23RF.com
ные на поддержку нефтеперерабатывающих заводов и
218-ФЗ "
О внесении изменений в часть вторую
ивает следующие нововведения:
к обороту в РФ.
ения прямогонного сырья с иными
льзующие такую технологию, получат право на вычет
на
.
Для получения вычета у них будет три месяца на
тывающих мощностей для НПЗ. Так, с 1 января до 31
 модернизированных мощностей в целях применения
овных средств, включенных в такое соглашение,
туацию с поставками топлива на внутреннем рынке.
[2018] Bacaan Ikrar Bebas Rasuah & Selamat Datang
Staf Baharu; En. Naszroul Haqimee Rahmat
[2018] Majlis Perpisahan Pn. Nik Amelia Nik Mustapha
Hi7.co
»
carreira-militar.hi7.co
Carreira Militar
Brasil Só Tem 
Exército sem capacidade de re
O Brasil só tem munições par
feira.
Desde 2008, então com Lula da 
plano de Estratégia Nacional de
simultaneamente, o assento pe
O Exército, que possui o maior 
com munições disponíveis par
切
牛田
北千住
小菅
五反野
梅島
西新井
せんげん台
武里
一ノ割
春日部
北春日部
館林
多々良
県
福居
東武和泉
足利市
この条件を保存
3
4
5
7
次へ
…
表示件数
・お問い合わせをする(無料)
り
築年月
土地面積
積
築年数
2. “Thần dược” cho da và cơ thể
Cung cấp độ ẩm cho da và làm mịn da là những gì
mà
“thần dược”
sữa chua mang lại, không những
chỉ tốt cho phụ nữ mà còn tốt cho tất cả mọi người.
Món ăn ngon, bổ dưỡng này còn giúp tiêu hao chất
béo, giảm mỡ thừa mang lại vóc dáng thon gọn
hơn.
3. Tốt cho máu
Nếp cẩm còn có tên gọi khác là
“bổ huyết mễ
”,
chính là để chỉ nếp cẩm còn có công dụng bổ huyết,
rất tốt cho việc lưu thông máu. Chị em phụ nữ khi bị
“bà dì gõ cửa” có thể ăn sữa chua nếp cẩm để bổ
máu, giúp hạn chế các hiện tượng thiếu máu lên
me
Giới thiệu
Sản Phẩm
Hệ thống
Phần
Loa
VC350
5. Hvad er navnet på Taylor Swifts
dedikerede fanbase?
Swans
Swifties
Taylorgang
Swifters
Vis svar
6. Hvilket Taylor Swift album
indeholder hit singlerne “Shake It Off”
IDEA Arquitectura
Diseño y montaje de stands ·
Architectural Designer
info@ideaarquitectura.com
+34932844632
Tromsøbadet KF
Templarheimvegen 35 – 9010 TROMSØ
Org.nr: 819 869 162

.....

WHAT YOU WILL DO :: Recreate the listing exactly, so that each entry reads as before.

TASK SOLUTION ::
23RF.com
ные на поддержку нефтеперерабатывающих заводов и
218-ФЗ "
О внесении изменений в часть вторую
ивает следующие нововведения:
к обороту в РФ.
ения прямогонного сырья с иными
льзующие такую технологию, получат право на вычет
на
.
Для получения вычета у них будет три месяца на
тывающих мощностей для НПЗ. Так, с 1 января до 31
 модернизированных мощностей в целях применения
овных средств, включенных в такое соглашение,
туацию с поставками топлива на внутреннем рынке.
[2018] Bacaan Ikrar Bebas Rasuah & Selamat Datang
Staf Baharu; En. Naszroul Haqimee Rahmat
[2018] Majlis Perpisahan Pn. Nik Amelia Nik Mustapha
Hi7.co
»
carreira-militar.hi7.co
Carreira Militar
Brasil Só Tem 
Exército sem capacidade de re
O Brasil só tem munições par
feira.
Desde 2008, então com Lula da 
plano de Estratégia Nacional de
simultaneamente, o assento pe
O Exército, que possui o maior 
com munições disponíveis par
切
牛田
北千住
小菅
五反野
梅島
西新井
せんげん台
武里
一ノ割
春日部
北春日部
館林
多々良
県
福居
東武和泉
足利市
この条件を保存
3
4
5
7
次へ
…
表示件数
・お問い合わせをする(無料)
り
築年月
土地面積
積
築年数
2. “Thần dược” cho da và cơ thể
Cung cấp độ ẩm cho da và làm mịn da là những gì
mà
“thần dược”
sữa chua mang lại, không những
chỉ tốt cho phụ nữ mà còn tốt cho tất cả mọi người.
Món ăn ngon, bổ dưỡng này còn giúp tiêu hao chất
béo, giảm mỡ thừa mang lại vóc dáng thon gọn
hơn.
3. Tốt cho máu
Nếp cẩm còn có tên gọi khác là
“bổ huyết mễ
”,
chính là để chỉ nếp cẩm còn có công dụng bổ huyết,
rất tốt cho việc lưu thông máu. Chị em phụ nữ khi bị
“bà dì gõ cửa” có thể ăn sữa chua nếp cẩm để bổ
máu, giúp hạn chế các hiện tượng thiếu máu lên
me
Giới thiệu
Sản Phẩm
Hệ thống
Phần
Loa
VC350
5. Hvad er navnet på Taylor Swifts
dedikerede fanbase?
Swans
Swifties
Taylorgang
Swifters
Vis svar
6. Hvilket Taylor Swift album
indeholder hit singlerne “Shake It Off”
IDEA Arquitectura
Diseño y montaje de stands ·
Architectural Designer
info@ideaarquitectura.com
+34932844632
Tromsøbadet KF
Templarheimvegen 35 – 9010 TROMSØ
Org.nr: 819 869 162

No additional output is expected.